Thomas – Beth Reeves
Learning Objective/Exit Outcomes:
- The students will be able to explain how heat is measured.
- The students will be able use creative movement as a tool that reflects the operation of a thermometer.
- The students will be able to show how temperature affects people.
- The students will be able to work together in small groups to communicate an idea.
Science & Dance
S3P1. Obtain, evaluate, and communicate information about the ways heat energy is
transferred and measured.
ESD3.CR.1 Demonstrate an understanding of the choreographic process.
- Create a sequence of three or more movements utilizing body, space, time, and energy.
Open space around students’ desks
This activity began with an intro of what a Machine is: a Machine has 1) a movement and 2) a sound. Students were led to brainstorm about machines that they knew already (washing machine, vending machine, etc.) One of these examples was used to create a class example, while highlighting that machines use SEQUENCE and ORDER. To create this machine, each student had their own movement and sound as an individual part of the machine.

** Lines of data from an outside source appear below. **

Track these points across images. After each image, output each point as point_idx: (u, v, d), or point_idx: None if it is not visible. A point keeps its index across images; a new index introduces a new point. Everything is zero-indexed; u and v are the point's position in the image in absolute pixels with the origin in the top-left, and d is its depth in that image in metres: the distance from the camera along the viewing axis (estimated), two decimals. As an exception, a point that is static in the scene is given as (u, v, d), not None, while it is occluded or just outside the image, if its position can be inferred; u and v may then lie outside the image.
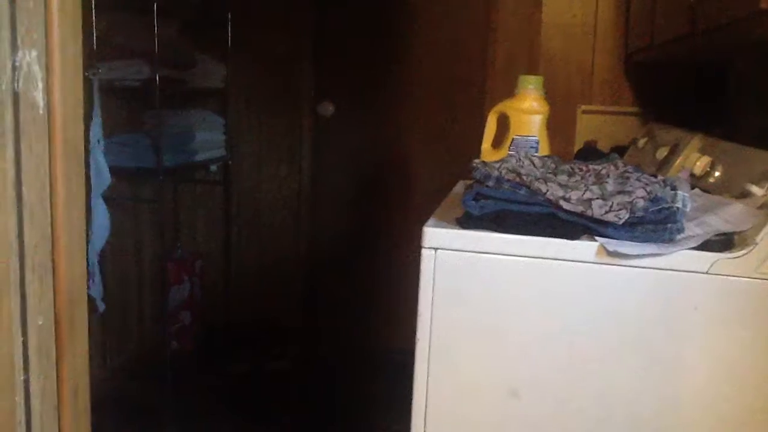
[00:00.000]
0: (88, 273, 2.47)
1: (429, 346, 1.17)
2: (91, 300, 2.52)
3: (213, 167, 3.19)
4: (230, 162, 3.15)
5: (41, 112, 0.79)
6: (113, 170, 2.47)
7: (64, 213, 0.80)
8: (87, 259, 2.41)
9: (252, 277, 3.41)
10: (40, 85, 0.78)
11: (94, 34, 2.42)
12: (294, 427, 2.60)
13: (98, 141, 2.35)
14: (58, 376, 0.79)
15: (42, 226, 0.78)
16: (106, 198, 2.44)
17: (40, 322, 0.76)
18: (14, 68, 0.74)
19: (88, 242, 2.42)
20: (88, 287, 2.44)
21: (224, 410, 2.67)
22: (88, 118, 2.39)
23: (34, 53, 0.77)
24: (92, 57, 2.42)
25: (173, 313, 3.06)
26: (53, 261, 0.79)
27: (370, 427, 2.57)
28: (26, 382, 0.74)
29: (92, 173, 2.37)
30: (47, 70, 0.79)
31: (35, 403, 0.75)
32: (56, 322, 0.78)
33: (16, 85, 0.75)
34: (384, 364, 2.99)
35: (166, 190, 2.89)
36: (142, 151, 2.61)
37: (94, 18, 2.38)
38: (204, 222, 3.37)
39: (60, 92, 0.79)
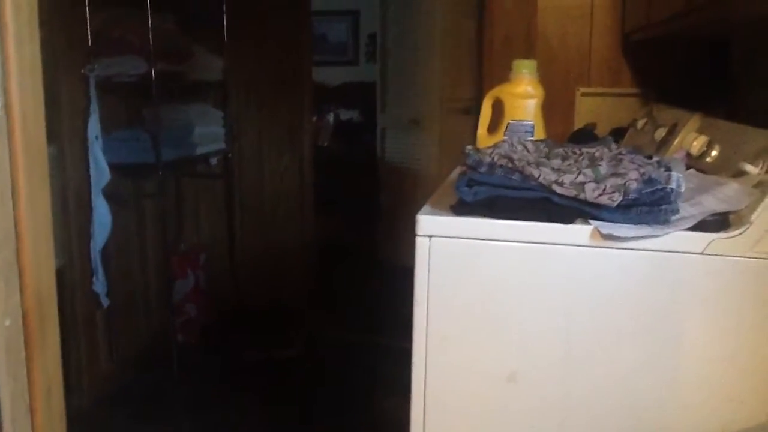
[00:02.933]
0: (92, 269, 2.49)
1: (426, 333, 1.16)
2: (95, 296, 2.54)
3: (213, 160, 3.20)
4: (230, 155, 3.15)
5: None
6: (114, 167, 2.48)
7: (27, 212, 0.79)
8: (89, 255, 2.42)
9: (257, 268, 3.42)
10: None
11: (89, 31, 2.41)
12: (304, 414, 2.62)
13: (96, 137, 2.35)
14: (29, 378, 0.78)
15: (4, 226, 0.77)
16: (107, 194, 2.45)
17: (7, 323, 0.76)
18: None
19: (89, 239, 2.44)
20: (92, 283, 2.46)
21: (234, 400, 2.68)
22: (85, 116, 2.39)
23: None
24: (88, 54, 2.42)
25: (179, 306, 3.07)
26: (18, 260, 0.79)
27: (378, 411, 2.58)
28: None
29: (91, 170, 2.38)
30: (3, 70, 0.78)
31: (5, 405, 0.74)
32: (24, 323, 0.78)
33: None
34: (390, 350, 2.99)
35: (167, 184, 2.90)
36: (142, 147, 2.62)
37: (88, 14, 2.38)
38: (206, 215, 3.38)
39: (18, 92, 0.79)
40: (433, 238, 1.14)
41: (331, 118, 5.27)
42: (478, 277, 1.12)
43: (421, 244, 1.15)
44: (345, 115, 5.39)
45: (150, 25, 2.44)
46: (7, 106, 0.77)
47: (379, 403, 2.61)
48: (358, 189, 4.65)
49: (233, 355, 3.05)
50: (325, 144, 5.09)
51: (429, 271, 1.15)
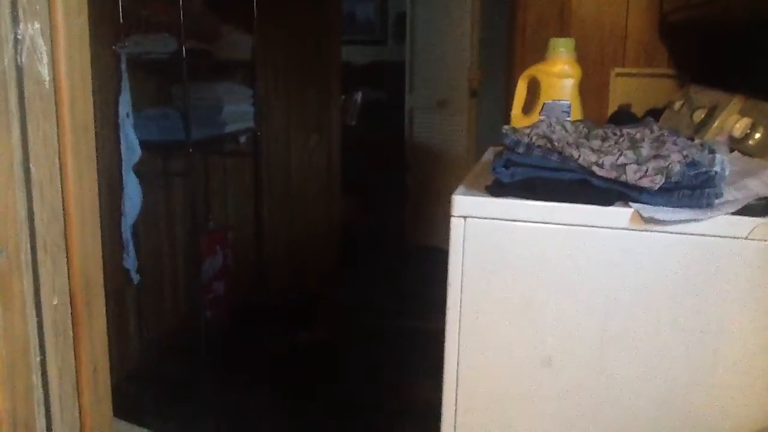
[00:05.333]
0: (122, 246, 2.51)
1: (459, 316, 1.15)
2: (125, 272, 2.57)
3: (242, 139, 3.20)
4: (259, 133, 3.15)
5: (47, 86, 0.77)
6: (143, 144, 2.49)
7: (75, 190, 0.79)
8: (120, 232, 2.44)
9: (284, 246, 3.43)
10: (45, 58, 0.76)
11: (121, 8, 2.41)
12: (332, 398, 2.63)
13: (127, 115, 2.36)
14: (76, 358, 0.78)
15: (53, 205, 0.76)
16: (138, 172, 2.46)
17: (55, 302, 0.76)
18: (16, 42, 0.72)
19: (120, 216, 2.46)
20: (123, 259, 2.49)
21: (260, 383, 2.71)
22: (116, 92, 2.40)
23: (37, 25, 0.75)
24: (119, 31, 2.42)
25: (207, 284, 3.10)
26: (66, 241, 0.78)
27: (408, 395, 2.59)
28: (42, 362, 0.74)
29: (122, 147, 2.39)
30: (52, 42, 0.77)
31: (53, 383, 0.75)
32: (72, 303, 0.78)
33: (19, 59, 0.73)
34: (419, 332, 2.99)
35: (196, 162, 2.90)
36: (172, 125, 2.62)
37: (120, -9, 2.38)
38: (235, 193, 3.39)
39: (66, 65, 0.78)
40: (468, 219, 1.12)
41: (358, 97, 5.25)
42: (514, 260, 1.11)
43: (456, 225, 1.13)
44: (372, 94, 5.36)
45: (180, 3, 2.44)
46: (56, 81, 0.77)
47: (409, 386, 2.62)
48: (385, 169, 4.63)
49: (260, 336, 3.07)
50: (353, 123, 5.07)
51: (463, 252, 1.13)
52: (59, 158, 0.78)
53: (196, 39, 2.64)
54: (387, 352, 2.97)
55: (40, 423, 0.75)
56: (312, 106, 3.39)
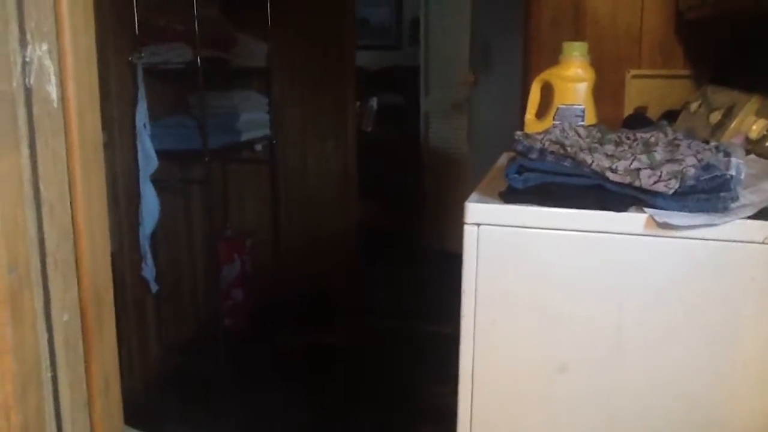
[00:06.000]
0: (140, 255, 2.54)
1: (474, 323, 1.15)
2: (144, 281, 2.59)
3: (258, 146, 3.22)
4: (275, 141, 3.17)
5: (55, 106, 0.78)
6: (161, 153, 2.51)
7: (84, 208, 0.79)
8: (138, 241, 2.46)
9: (301, 253, 3.44)
10: (53, 79, 0.77)
11: (136, 19, 2.44)
12: (348, 401, 2.64)
13: (144, 125, 2.39)
14: (87, 372, 0.79)
15: (62, 222, 0.77)
16: (155, 181, 2.49)
17: (66, 318, 0.77)
18: (24, 63, 0.73)
19: (138, 225, 2.48)
20: (141, 269, 2.51)
21: (279, 386, 2.72)
22: (133, 103, 2.43)
23: (44, 47, 0.76)
24: (135, 41, 2.45)
25: (225, 291, 3.12)
26: (76, 257, 0.79)
27: (423, 398, 2.58)
28: (54, 378, 0.75)
29: (140, 157, 2.41)
30: (60, 63, 0.78)
31: (64, 398, 0.75)
32: (82, 318, 0.79)
33: (27, 80, 0.74)
34: (435, 336, 2.99)
35: (213, 170, 2.93)
36: (189, 133, 2.64)
37: (135, 2, 2.41)
38: (252, 201, 3.41)
39: (74, 85, 0.79)
40: (481, 227, 1.12)
41: (374, 102, 5.25)
42: (528, 267, 1.10)
43: (470, 233, 1.13)
44: (388, 99, 5.36)
45: (195, 13, 2.46)
46: (64, 100, 0.78)
47: (426, 389, 2.61)
48: (401, 174, 4.63)
49: (278, 341, 3.08)
50: (369, 129, 5.08)
51: (477, 259, 1.13)
52: (69, 176, 0.79)
53: (211, 48, 2.66)
54: (404, 356, 2.96)
55: (52, 437, 0.76)
56: (327, 112, 3.40)
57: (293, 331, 3.16)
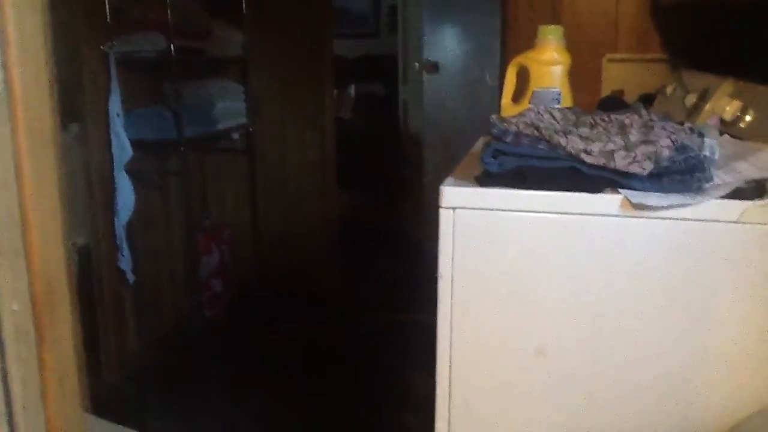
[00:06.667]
0: (117, 246, 2.51)
1: (451, 307, 1.15)
2: (121, 272, 2.56)
3: (235, 136, 3.18)
4: (252, 130, 3.14)
5: (0, 90, 0.74)
6: (136, 143, 2.48)
7: (33, 195, 0.76)
8: (114, 233, 2.44)
9: (281, 243, 3.43)
10: None
11: (108, 7, 2.40)
12: (332, 393, 2.63)
13: (117, 115, 2.35)
14: (40, 365, 0.76)
15: (8, 208, 0.74)
16: (131, 171, 2.46)
17: (15, 308, 0.74)
18: None
19: (114, 216, 2.45)
20: (118, 260, 2.48)
21: (261, 379, 2.70)
22: (106, 92, 2.39)
23: None
24: (108, 31, 2.41)
25: (205, 282, 3.09)
26: (25, 245, 0.76)
27: (405, 389, 2.58)
28: (3, 370, 0.72)
29: (114, 147, 2.38)
30: (3, 43, 0.74)
31: (16, 392, 0.73)
32: (34, 309, 0.76)
33: None
34: (417, 326, 2.99)
35: (189, 160, 2.90)
36: (164, 123, 2.61)
37: (106, -10, 2.37)
38: (230, 191, 3.38)
39: (19, 68, 0.75)
40: (457, 210, 1.11)
41: (352, 90, 5.23)
42: (504, 250, 1.10)
43: (445, 217, 1.12)
44: (367, 87, 5.34)
45: (168, 1, 2.42)
46: (8, 81, 0.74)
47: (408, 378, 2.61)
48: (380, 162, 4.62)
49: (259, 333, 3.07)
50: (347, 117, 5.06)
51: (453, 244, 1.12)
52: (15, 161, 0.75)
53: (186, 37, 2.63)
54: (386, 345, 2.96)
55: (3, 434, 0.74)
56: (305, 100, 3.38)
57: (274, 323, 3.15)
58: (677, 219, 1.00)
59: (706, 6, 2.03)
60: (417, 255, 3.66)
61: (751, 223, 0.98)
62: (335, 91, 4.21)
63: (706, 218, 0.99)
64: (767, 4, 1.82)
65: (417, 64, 4.19)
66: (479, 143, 1.53)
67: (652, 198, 0.98)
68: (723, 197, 0.98)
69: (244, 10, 3.01)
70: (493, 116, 1.18)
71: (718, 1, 1.95)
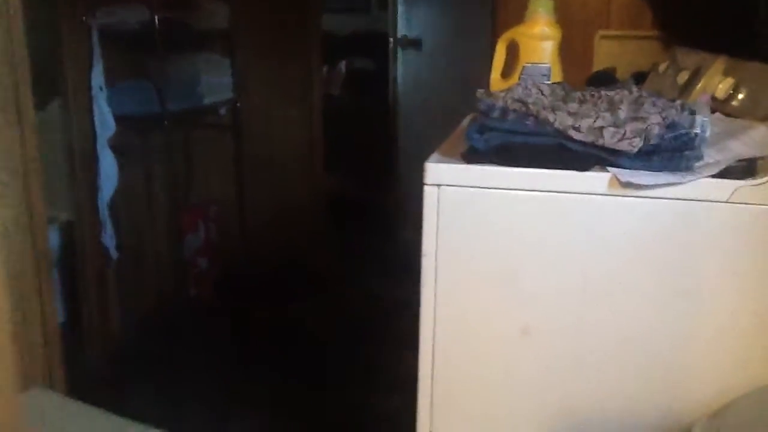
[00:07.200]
0: (100, 222, 2.47)
1: (435, 286, 1.12)
2: (104, 249, 2.52)
3: (222, 111, 3.13)
4: (239, 104, 3.08)
5: None
6: (119, 118, 2.43)
7: None
8: (97, 209, 2.40)
9: (268, 221, 3.39)
10: None
11: (89, -22, 2.34)
12: (317, 370, 2.61)
13: (100, 88, 2.30)
14: None
15: None
16: (114, 146, 2.41)
17: None
18: None
19: (97, 192, 2.41)
20: (101, 236, 2.44)
21: (246, 358, 2.68)
22: (88, 65, 2.34)
23: None
24: (88, 2, 2.35)
25: (190, 259, 3.06)
26: None
27: (391, 366, 2.57)
28: None
29: (96, 121, 2.33)
30: None
31: None
32: None
33: None
34: (404, 305, 2.97)
35: (174, 136, 2.84)
36: (147, 97, 2.56)
37: (87, -40, 2.30)
38: (216, 167, 3.33)
39: None
40: (441, 187, 1.09)
41: (342, 67, 5.16)
42: (490, 228, 1.08)
43: (430, 194, 1.10)
44: (357, 63, 5.26)
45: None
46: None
47: (394, 355, 2.60)
48: (371, 140, 4.57)
49: (245, 312, 3.04)
50: (336, 93, 5.00)
51: (438, 221, 1.10)
52: None
53: (170, 8, 2.57)
54: (372, 323, 2.95)
55: None
56: (293, 76, 3.33)
57: (260, 301, 3.12)
58: (667, 198, 0.98)
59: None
60: (404, 231, 3.63)
61: (741, 203, 0.96)
62: (325, 68, 4.15)
63: (697, 198, 0.97)
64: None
65: (391, 39, 4.13)
66: (466, 120, 1.49)
67: (641, 177, 0.95)
68: (713, 176, 0.96)
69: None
70: (480, 91, 1.15)
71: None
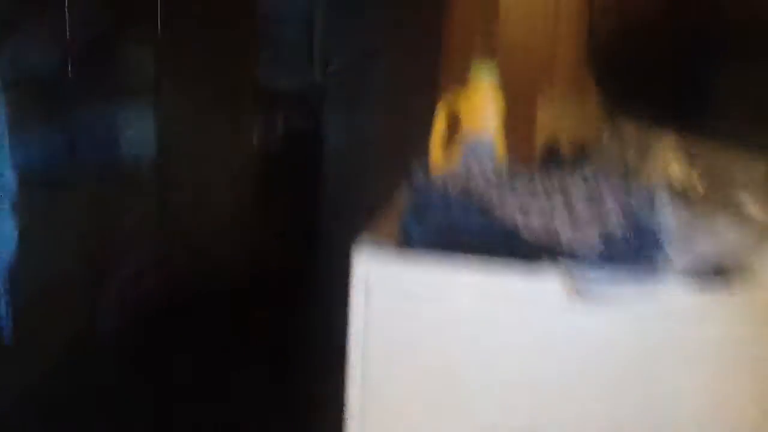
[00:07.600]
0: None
1: (362, 385, 0.97)
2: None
3: (141, 167, 2.93)
4: (161, 161, 2.90)
5: None
6: (24, 173, 2.22)
7: None
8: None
9: (190, 282, 3.18)
10: None
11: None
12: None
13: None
14: None
15: None
16: (15, 206, 2.19)
17: None
18: None
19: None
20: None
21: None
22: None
23: None
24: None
25: (106, 323, 2.82)
26: None
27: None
28: None
29: (-8, 179, 2.12)
30: None
31: None
32: None
33: None
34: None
35: (89, 190, 2.63)
36: (59, 150, 2.37)
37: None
38: (135, 225, 3.11)
39: None
40: (371, 280, 0.94)
41: (279, 123, 5.06)
42: (428, 329, 0.94)
43: (358, 287, 0.95)
44: (293, 121, 5.18)
45: (67, 15, 2.21)
46: None
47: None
48: (302, 202, 4.44)
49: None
50: (272, 151, 4.88)
51: (366, 318, 0.95)
52: None
53: (88, 53, 2.40)
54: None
55: None
56: (223, 132, 3.17)
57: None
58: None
59: (644, 54, 1.97)
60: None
61: (712, 311, 0.85)
62: (259, 119, 4.01)
63: (663, 304, 0.85)
64: (709, 44, 1.76)
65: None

After students were introduced to the activity, the teacher told students they would be building “Temperature Machines.” The teacher sectioned students into groups of 3- 5 stationed throughout the room. After discussing temperature and thermometer, the teacher assigned each group a particular time of day, year, and month. The group must create a machine that shows how a person who is affected by the season (weather), on a person who reflects the particular weather, the remaining students represent how the thermometer is affected. The other students in the room must guess what time of year or season that is taking place based off of the creative movement that is taking place.
It is important to specifically assign what student will carry which role in the machine. Students may need to begin sitting at a table with basic sound, while the thought of creating a movement piece might be intimidating to some.